Data in this exercise:
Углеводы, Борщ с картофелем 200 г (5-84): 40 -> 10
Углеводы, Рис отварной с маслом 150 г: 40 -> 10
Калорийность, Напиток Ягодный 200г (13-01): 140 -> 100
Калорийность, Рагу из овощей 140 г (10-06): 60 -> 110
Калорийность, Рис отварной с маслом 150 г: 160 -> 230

--

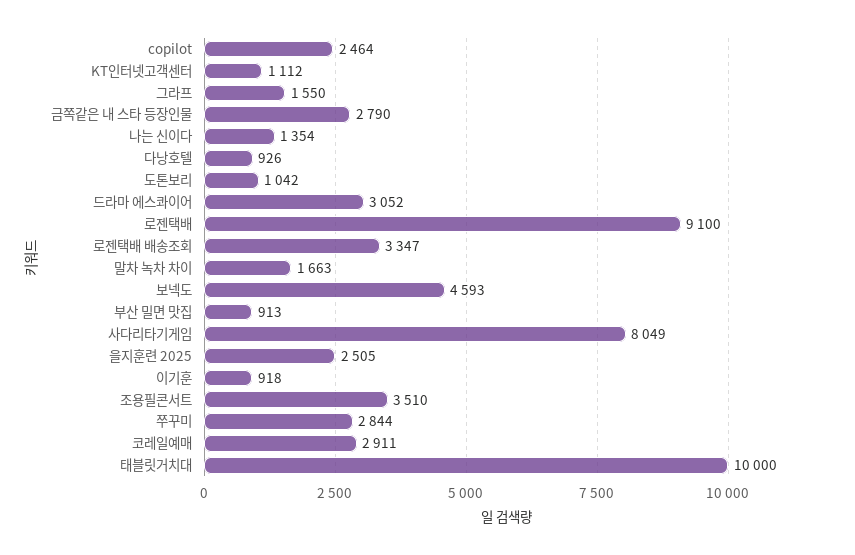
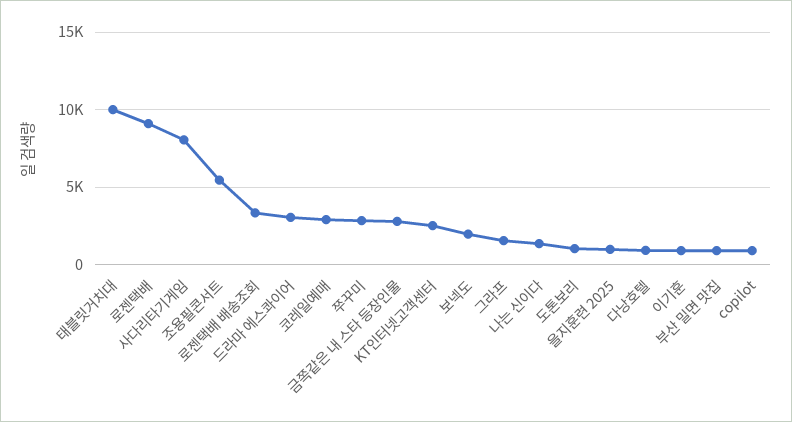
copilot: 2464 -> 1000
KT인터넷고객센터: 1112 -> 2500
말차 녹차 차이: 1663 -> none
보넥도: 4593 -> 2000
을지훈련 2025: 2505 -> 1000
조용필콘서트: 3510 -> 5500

--

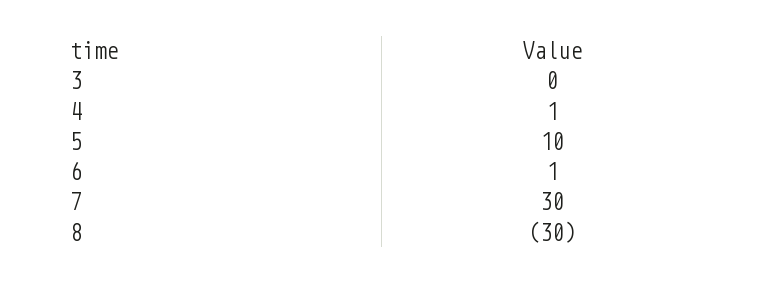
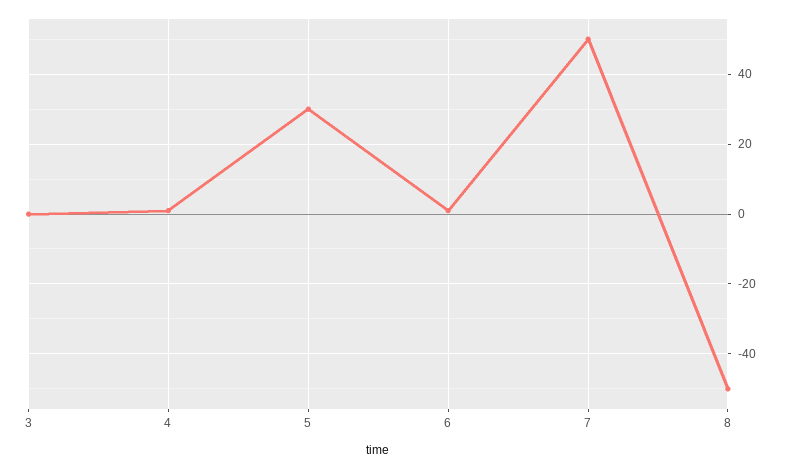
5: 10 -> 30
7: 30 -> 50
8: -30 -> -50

What to produce: The lines above from the one containing "KT인터넷고객센터: 1112 -> 2500" through the one containing "조용필콘서트: 3510 -> 5500" are to be set down exactly, and no others.

Written response:
KT인터넷고객센터: 1112 -> 2500
말차 녹차 차이: 1663 -> none
보넥도: 4593 -> 2000
을지훈련 2025: 2505 -> 1000
조용필콘서트: 3510 -> 5500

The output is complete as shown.